しゅうとめを癒してもらっているという恩義があります。その義理から、イエス様を「先生」と呼んで立てて、先生のおっしゃることだから一応従うことにしたのではないか。それは、支配者たちのもとでこき使われてきた労働者としての処世術だったかもしれません。逆らうのは危ない。馬鹿らしくても、従っておくのが無難なのだ。
ところがそうやって網をおろしてみたら、取れないはずの魚が、信じられないほど取れてしまったわけです。舟が沈みそうなほどの大漁!
この時シモンは不思議な行動をします。大漁に大喜びするんじゃなくて、主イエスの足元にひれ伏して「主よ、わたしから離れてください。わたしは罪深い者なのです」と、罪の告白をしたのです。

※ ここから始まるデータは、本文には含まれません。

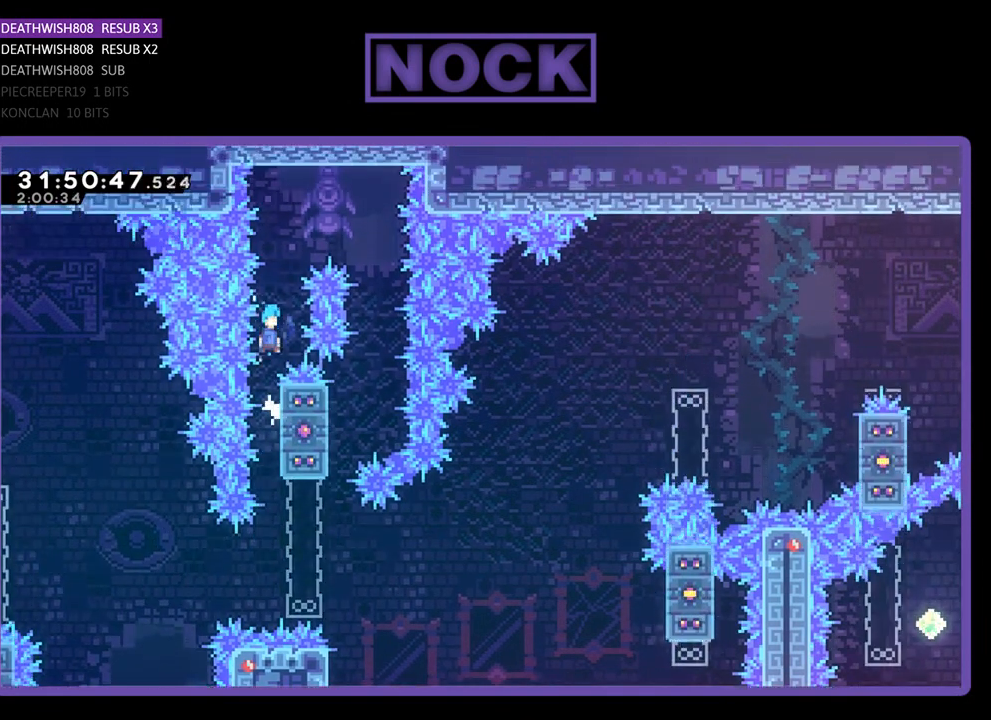
{"buttons": ["R2"], "left_stick": "center", "events": [[67, "DPAD_RIGHT", "down"], [267, "DPAD_UP", "up"], [467, "CROSS", "up"], [467, "DPAD_RIGHT", "up"]]}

「ああ!この方はすべてを見抜いておられたのか!」ということだと私は解釈します。今までの自分の無関心、冷笑を見抜かれたのです。「どれだけ偉い先生が来たとしても、ガリラヤの現実は変わらないんだよ」と腹で笑っていた自分を、全部見ぬかれていたのです。自分の罪を知らされました。
こわくなったシモンは「わたしから離れてください」と言います。でも、この時、逆に、両者の距離はぐっと接近する。イエス様が迫ってくるのです。
イエス様はこう言われた。「恐れることはない。今から後、あなたは人間を取る漁師になる」。
この「今から後」が重要です。「たった今から」と訳してもいいでしょう。今この時、ちょうど今、あなたは違う人生を歩み始める。シモンにとっての「時の分かれ目」がここにどんと置かれました。これ以前とこれ以後では全く異なります。イエスという方ご自身が分岐点になるというのです。そして本当にそうなってしまいました。ガリラヤ湖で漁をしている人間に、違う明日なんてないと信じていたシモンの人生は、変わってしまいました。
「沖へ漕ぎ出して」という言葉に注目してみたいと思います。ギリシア語(エパナガゲ・エイス・ト・バソス)を直訳すると、「漕ぎ出せ、深み(深いところ)へ」となります。「深みへ向かえ」――意味深な言葉ではないでしょうか。この「深い」という単語は、他の個所ではどう使われているか調べてみると、ローマ書(11:33)では、「ああ神の富と知恵と知識のなんと深いことか」という風に使われています。エフェソ書(3:18)では、「キリストの愛の広さ、長さ、高さ、深さがどれほどであるか」の「深さ」に用いられています。とても大事な言葉なのです。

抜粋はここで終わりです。